这非常有帮助,非常感谢。有问题的一件事是您的示例仅适用于固定形状的多米诺骨牌,问题是关于自由多米诺骨牌(固定数目的细胞,但形状不同,为清晰起见,将对此问题进行编辑)。按照您的示例,我们将不得不为每个不可行的大小为S的多米诺骨牌硬编码每种可能的形状(+旋转+反射)。问题仍然存在,是否可以使用OR工具实现此类约束?
solub

哦,错过了“免费”部分。嗯,问题可以这样解决:“找到25个omino的5个分区,其中25个omino被约束到WxH网格,并且对于X =(7,6,6,每个5个分区也是X-omino ,4,2)..”。我想可以在OR-Tools中进行操作,但是闻起来好像只是直接执行CSP回溯深度优先搜索就更容易了:找到可能的25个omino。对于每个可能的25个omino,通过选择一个在25个domino中构建X-omino的X来进行CSP搜索回溯,直到找到完整的解决方案或必须回溯为止。
spinkus

添加了一些内容,例如出于完整性的考虑,我在之前的评论中提到了基于天真的直接搜索的解决方案。
spinkus

5

在OR-Tools中约束简单连接区域的一种相对直接的方法是将其边界约束为电路。如果您所有的多米诺骨牌的大小都小于8,我们就不必担心非简单连接的多米诺骨牌。

此代码找到所有3884解决方案:

from ortools.sat.python import cp_model

cells = {(x, y) for x in range(4) for y in range(4) if x > 1 or y > 0}
sizes = [4, 2, 5, 2, 1]
num_polyominos = len(sizes)
model = cp_model.CpModel()

# Each cell is a member of one polyomino
member = {
    (cell, p): model.NewBoolVar(f"member{cell, p}")
    for cell in cells
    for p in range(num_polyominos)
}
for cell in cells:
    model.Add(sum(member[cell, p] for p in range(num_polyominos)) == 1)
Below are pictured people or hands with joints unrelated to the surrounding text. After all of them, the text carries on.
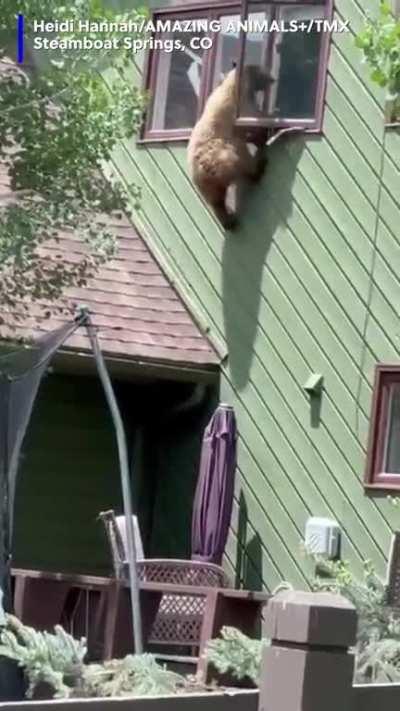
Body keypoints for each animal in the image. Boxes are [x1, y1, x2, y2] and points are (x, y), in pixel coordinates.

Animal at [187, 64, 271, 229]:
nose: (273, 79)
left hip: (205, 184)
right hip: (223, 153)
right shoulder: (240, 108)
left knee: (216, 201)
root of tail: (203, 168)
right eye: (262, 72)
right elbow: (254, 120)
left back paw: (228, 220)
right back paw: (258, 167)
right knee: (241, 158)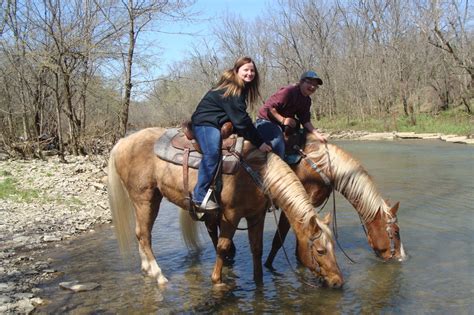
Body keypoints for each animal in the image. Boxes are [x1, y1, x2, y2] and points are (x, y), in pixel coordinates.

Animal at [107, 128, 344, 288]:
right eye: (320, 250)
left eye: (334, 245)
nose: (337, 281)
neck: (257, 172)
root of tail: (123, 141)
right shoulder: (231, 215)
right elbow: (223, 246)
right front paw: (217, 280)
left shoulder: (256, 216)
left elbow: (257, 249)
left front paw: (258, 281)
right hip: (144, 198)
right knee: (144, 235)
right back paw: (159, 275)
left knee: (141, 234)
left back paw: (147, 269)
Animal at [262, 136, 408, 270]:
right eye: (396, 231)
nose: (401, 257)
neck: (322, 168)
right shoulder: (291, 207)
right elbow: (278, 241)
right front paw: (268, 266)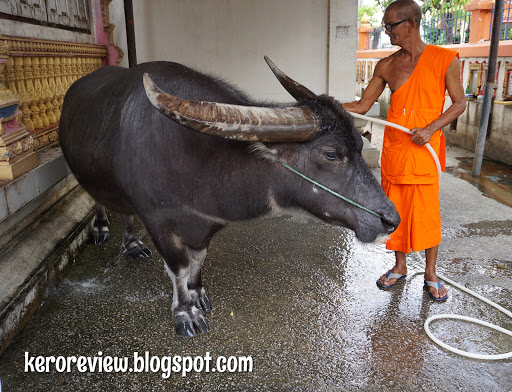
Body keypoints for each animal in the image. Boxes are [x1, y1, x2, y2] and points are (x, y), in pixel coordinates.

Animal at [60, 58, 400, 336]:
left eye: (360, 144)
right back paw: (102, 229)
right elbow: (178, 266)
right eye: (331, 154)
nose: (390, 220)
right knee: (97, 198)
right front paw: (185, 312)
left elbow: (197, 259)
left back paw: (131, 243)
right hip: (81, 172)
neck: (197, 158)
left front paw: (197, 293)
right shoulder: (158, 222)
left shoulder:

# Each polyomino contains the given number of cells
for p, size in enumerate(sizes):
    model.Add(sum(member[cell, p] for cell in cells) == size)

# Find the border of each polyomino
vertices = {
    v: i
    for i, v in enumerate(
        {(x + i, y + j) for x, y in cells for i in [0, 1] for j in [0, 1]}
    )
}
edges = [
    edge
    for x, y in cells
    for edge in [
        ((x, y), (x + 1, y)),
        ((x + 1, y), (x + 1, y + 1)),
        ((x + 1, y + 1), (x, y + 1)),
        ((x, y + 1), (x, y)),
    ]
]
border = {
    (edge, p): model.NewBoolVar(f"border{edge, p}")
    for edge in edges
    for p in range(num_polyominos)
}
for (((x0, y0), (x1, y1)), p), border_var in border.items():
    left_cell = ((x0 + x1 + y0 - y1) // 2, (y0 + y1 - x0 + x1) // 2)
    right_cell = ((x0 + x1 - y0 + y1) // 2, (y0 + y1 + x0 - x1) // 2)
    left_var = member[left_cell, p]
    model.AddBoolOr([border_var.Not(), left_var])
    if (right_cell, p) in member:
        right_var = member[right_cell, p]
        model.AddBoolOr([border_var.Not(), right_var.Not()])
        model.AddBoolOr([border_var, left_var.Not(), right_var])
    else:
        model.AddBoolOr([border_var, left_var.Not()])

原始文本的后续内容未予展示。